Although the image of Joshua trees probably comes to mind when you think of Joshua Tree National Park, there are actually five native California fan palm oases in the park. For our last hike with Suzanne before we went our separate ways, we decided to hike the trail to Lost Palms Oasis at Cottonwood Spring, just 7 miles from our campsite.
In the southern portion of the park there are no Joshua trees at all, as this is the Colorado Desert (part of the Sonoran), not the Mojave, which is the higher desert where Joshua trees grow. But the scenery is still beautiful, with lots of rocks and colorful blooms.
And if you only want to walk a short distance from the parking lot there is a smaller fan palm oasis near the start of the trail at Cottonwood Spring.
Looking back at the oasis towards the parking lot.
We were here at a good time as so much was in bloom.
Yucca and more ocotillos.
My favorite, the sand blazing star.
The rocks were nice to look at, also.
Dead fish rock. See the spine?
There were quite a few birds, including this phainopepla. or silky flycatcher. Not the greatest photo but I like how you can see his crest. They also have a very pleasant call.

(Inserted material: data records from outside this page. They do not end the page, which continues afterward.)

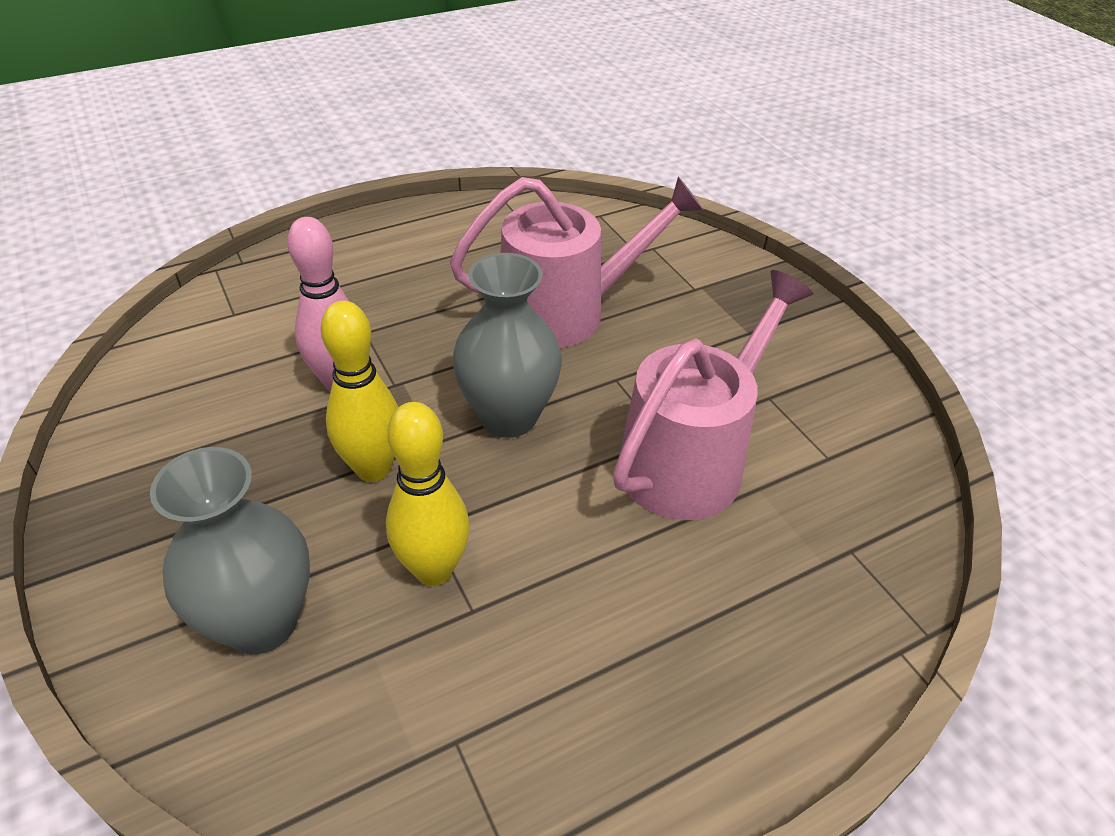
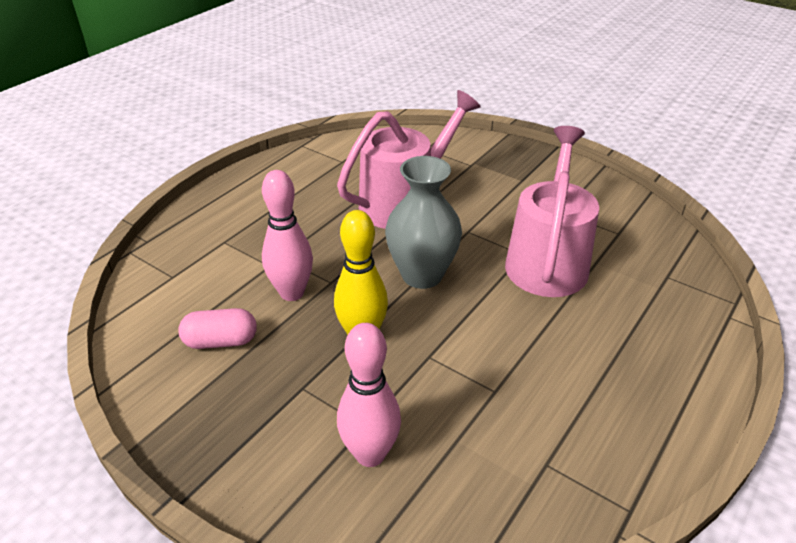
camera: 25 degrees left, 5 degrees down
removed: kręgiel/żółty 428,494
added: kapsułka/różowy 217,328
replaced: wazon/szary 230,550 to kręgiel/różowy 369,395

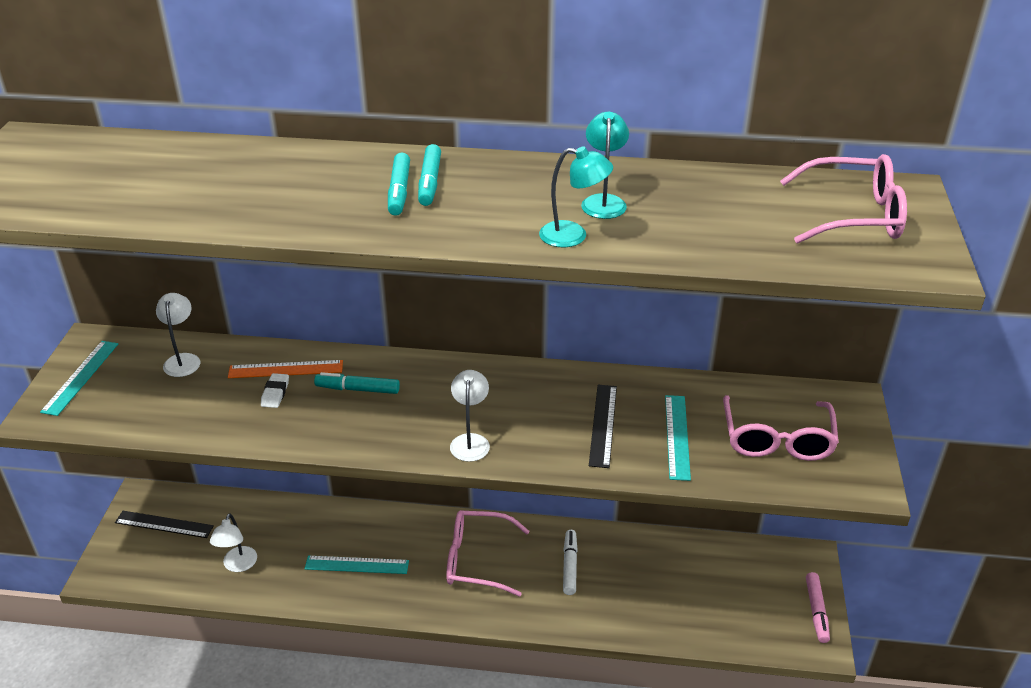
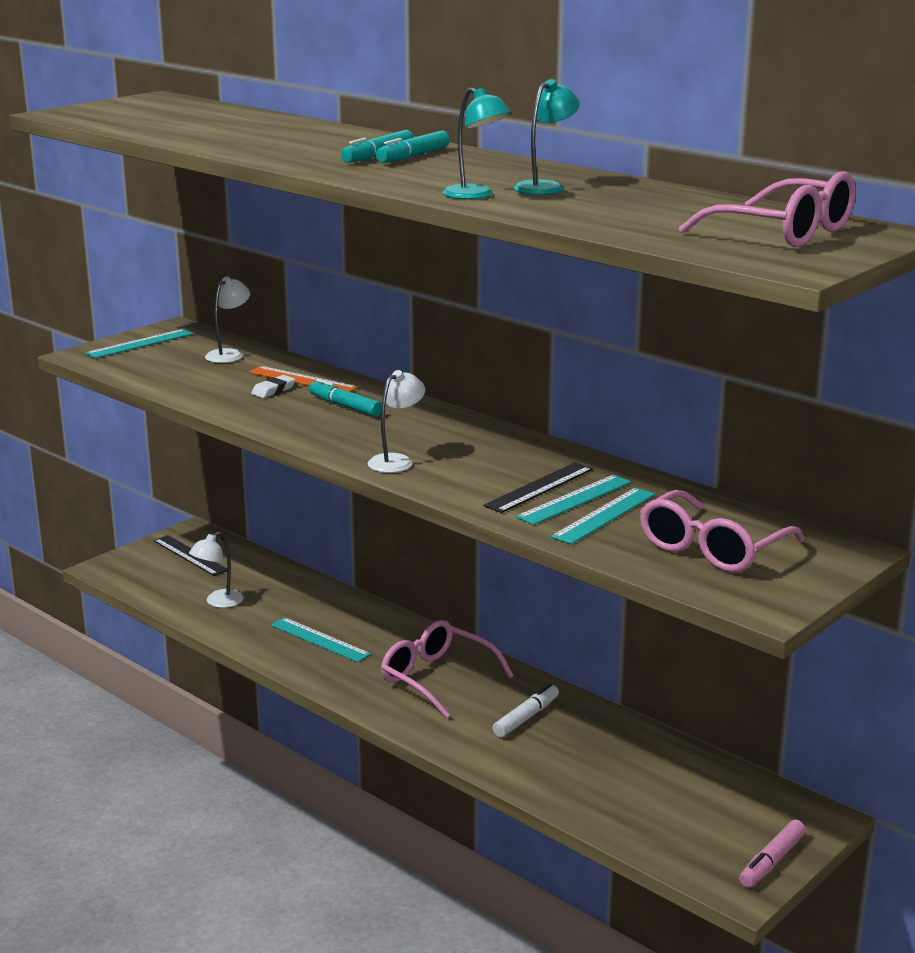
camera: 35 degrees right, 15 degrees down
added: linijka/turkusowy 573,500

Jim has been playing lizard whisperer lately. Doesn’t this Blaine’s horned lizard have great camouflage? Sadly, due to increased temperatures and decreased rainfall they are being pushed out of their range and may eventually vanish from the park.
A face only a mother could love.
Many of the cacti were beginning to bloom, like this silver cholla.
And beavertail cactus.
This is a fairly long trail, about 3.5 miles to the palm oasis overlook, with lots of ups and downs, but nothing too strenuous.
There’s the Salton Sea again.
Then we finally arrived at the view of the palms.
Jim and I actually hiked this trail back in 2010, but neither of us remembered it except that when we got to this point we turned around and didn’t go all the way down to the palms. This time we were going all the way, but it felt like a long 0.2 miles down the steep rocks to get there. This is the worst part of the trail.
We finally made it down among the palms, which are numbered at over 100, but who’s counting.
We just admired them and listened to the wind rustle through the palm fronds. Did I mention it was another windy hiking day? Seems we haven’t been able to get away from it lately.
Here’s a goofy selfie. Jim, Gayle and Suzanne.
It was another good day on the trail, and after we got back had the pleasure to meet Alex and Ellen, fulltime RVers who were parked just down the road from us. Then a green Lazy Daze pulled in belonging to Nancy (Wish You Were Here!), who we haven’t seen since last summer in Colorado. She and her dog Dolly were taking her daughter back to college and just pulled in for the night. It was nice visiting with everybody.
The following day we said our goodbyes to Suzanne and made the 80 mile drive full circle back to Jojoba Hills. As you might have guessed, we’ve temporarily put up our hiking boots and cameras in exchange for pickleball paddles. So far it’s been great fun.